[[ Provided information, beginning ]]
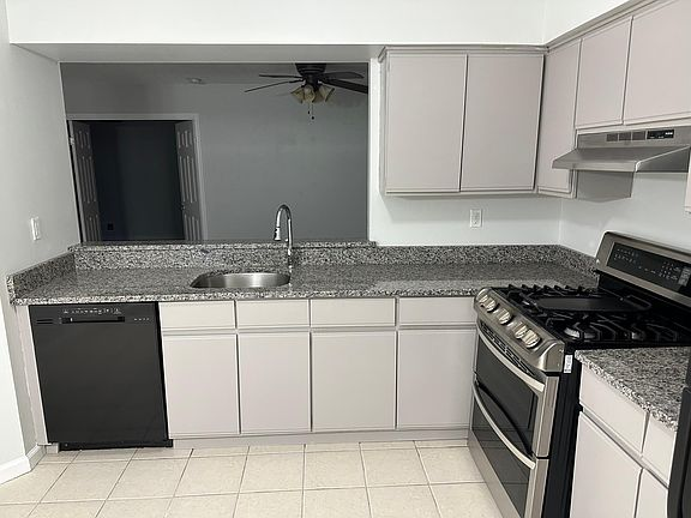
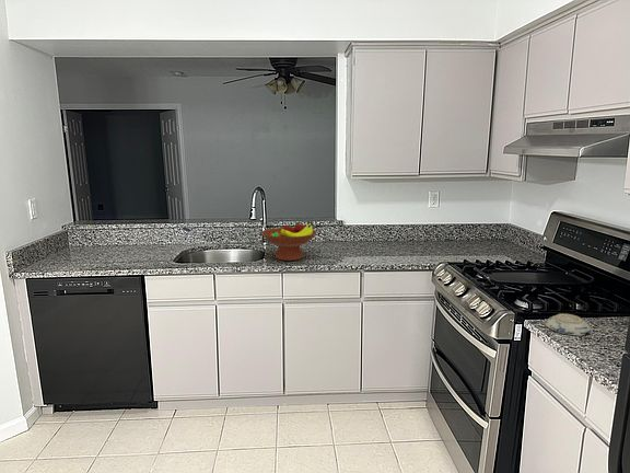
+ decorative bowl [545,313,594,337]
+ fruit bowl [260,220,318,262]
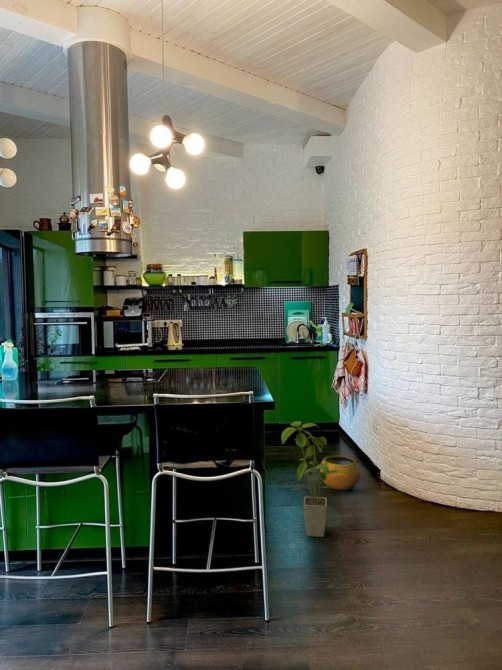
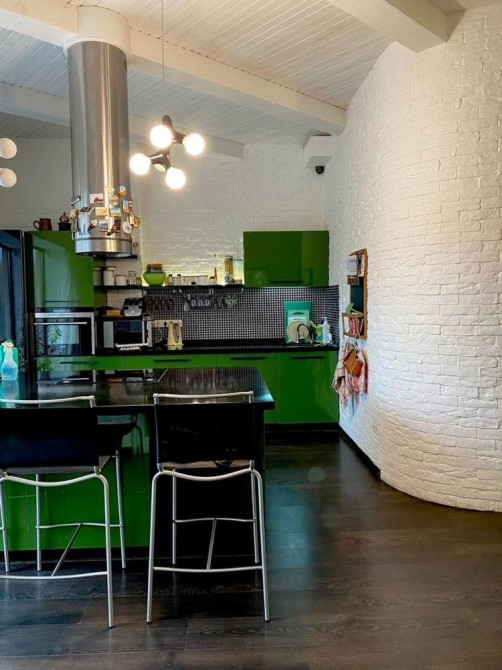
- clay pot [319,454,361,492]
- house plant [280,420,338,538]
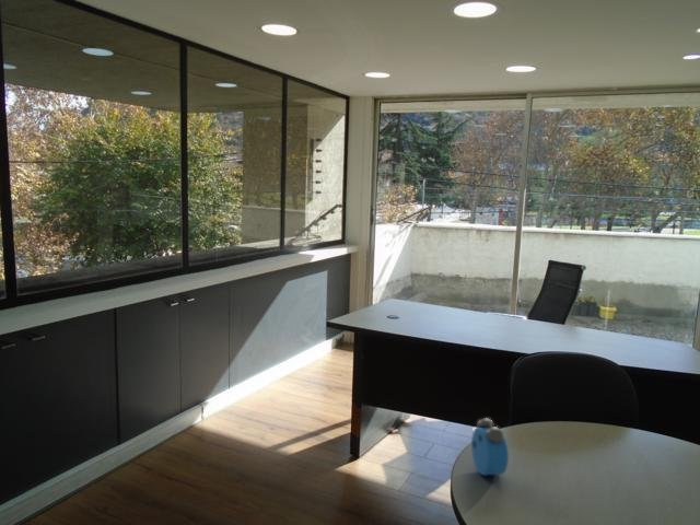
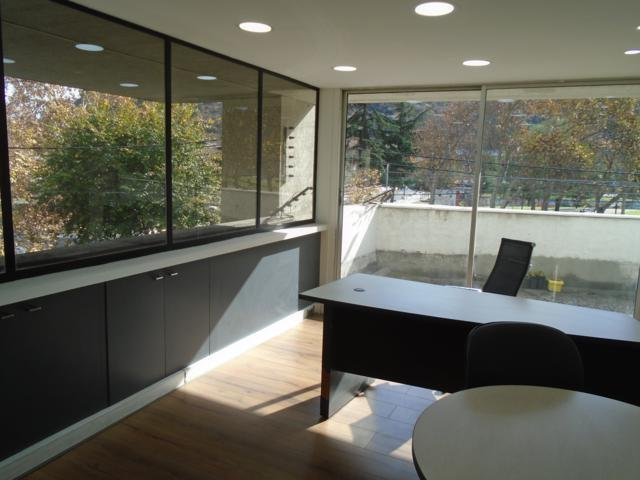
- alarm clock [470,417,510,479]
[[ Provided information, end ]]
▸ Task brief
Gather all lines of the records that include the word "bowl".

▸ Solved problem
+ decorative bowl [545,313,594,337]
+ fruit bowl [260,220,318,262]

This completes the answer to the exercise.